■ Extrait cité ■

----

Littérature: Fahrenheit 451 de Ray Bradbury


Bradbury naît en 1920 et voit avec effroi la montée de régimes totalitaires qui censurent les artistes et les esprits. Les autodafés de 1933 en Allemagne ou encore le maccarthysme en Amérique durant la guerre froide ont poussé l’auteur à réagir. Fahrenheit 451 est un rappel qui résonne comme un dernier avertissement contre des esprits critiques en perdition face à la mise à mort de la culture, et en particulier des livres.


L’auteur nous plonge dans un monde dystopique où les pompiers doivent désormais mettre le feu aux maisons jugées dangereuses et illégales car contenant des livres. Le gouvernement a interdit les livres: ils ne décrivent pas de vrais gens, ils ne représentent pas la réalité et nous en éloigneraient. Les livres deviennent dangereux, et cette diabolisation s’est légitimée en premier lieu par une perte d'intérêt des populations pour la lecture.

----

■ Contenu des données ■

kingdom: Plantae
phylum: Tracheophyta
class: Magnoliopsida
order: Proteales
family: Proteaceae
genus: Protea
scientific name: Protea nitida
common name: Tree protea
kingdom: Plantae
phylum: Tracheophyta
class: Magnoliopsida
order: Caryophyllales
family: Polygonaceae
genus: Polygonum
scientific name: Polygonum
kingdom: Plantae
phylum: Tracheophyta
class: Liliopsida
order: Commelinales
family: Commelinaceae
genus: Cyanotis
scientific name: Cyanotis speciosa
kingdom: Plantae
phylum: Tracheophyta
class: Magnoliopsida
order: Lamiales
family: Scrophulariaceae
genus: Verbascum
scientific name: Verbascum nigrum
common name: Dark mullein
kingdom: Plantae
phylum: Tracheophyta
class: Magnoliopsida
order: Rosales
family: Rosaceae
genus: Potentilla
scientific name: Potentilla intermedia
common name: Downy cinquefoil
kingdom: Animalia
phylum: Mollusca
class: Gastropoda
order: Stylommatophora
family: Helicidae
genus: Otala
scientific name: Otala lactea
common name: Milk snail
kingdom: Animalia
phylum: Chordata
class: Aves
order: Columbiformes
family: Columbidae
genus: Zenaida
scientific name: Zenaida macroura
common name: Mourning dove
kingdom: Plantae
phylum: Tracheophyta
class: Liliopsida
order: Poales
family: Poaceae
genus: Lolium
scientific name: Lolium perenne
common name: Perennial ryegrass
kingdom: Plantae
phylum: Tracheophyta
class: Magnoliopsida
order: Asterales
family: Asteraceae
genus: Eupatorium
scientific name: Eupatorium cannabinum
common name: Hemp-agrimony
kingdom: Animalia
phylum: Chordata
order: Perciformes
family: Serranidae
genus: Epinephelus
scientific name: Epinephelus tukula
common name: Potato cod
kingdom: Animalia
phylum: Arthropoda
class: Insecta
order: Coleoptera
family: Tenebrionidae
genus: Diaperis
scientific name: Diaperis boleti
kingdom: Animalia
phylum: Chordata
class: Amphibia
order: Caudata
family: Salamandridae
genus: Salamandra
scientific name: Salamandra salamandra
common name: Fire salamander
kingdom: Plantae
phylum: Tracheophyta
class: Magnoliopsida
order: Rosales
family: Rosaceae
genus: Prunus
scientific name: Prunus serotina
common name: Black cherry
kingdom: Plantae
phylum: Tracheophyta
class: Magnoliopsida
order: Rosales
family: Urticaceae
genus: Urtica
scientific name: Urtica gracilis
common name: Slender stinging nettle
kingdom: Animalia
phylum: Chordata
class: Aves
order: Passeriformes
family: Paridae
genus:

----

■ Exercices ■
**1.** Répondez aux questions suivantes à partir de l'extrait sur Fahrenheit 451.
(a) En quelle année Bradbury naît-il ?
(b) Dans quel pays ont eu lieu les autodafés de 1933 ?
(c) Dans le monde dystopique décrit, à quelles maisons les pompiers doivent-ils mettre le feu ?
**2.** Recopiez sans rien y changer le passage de l'extrait sur Fahrenheit 451 qui commence par « L’auteur nous plonge » et se poursuit jusqu'à « pour la lecture. ».

■ Corrigé ■
**1.**
(a) En 1920.
(b) En Allemagne.
(c) Aux maisons jugées dangereuses et illégales parce qu'elles contiennent des livres.

**2.**
L’auteur nous plonge dans un monde dystopique où les pompiers doivent désormais mettre le feu aux maisons jugées dangereuses et illégales car contenant des livres. Le gouvernement a interdit les livres: ils ne décrivent pas de vrais gens, ils ne représentent pas la réalité et nous en éloigneraient. Les livres deviennent dangereux, et cette diabolisation s’est légitimée en premier lieu par une perte d'intérêt des populations pour la lecture.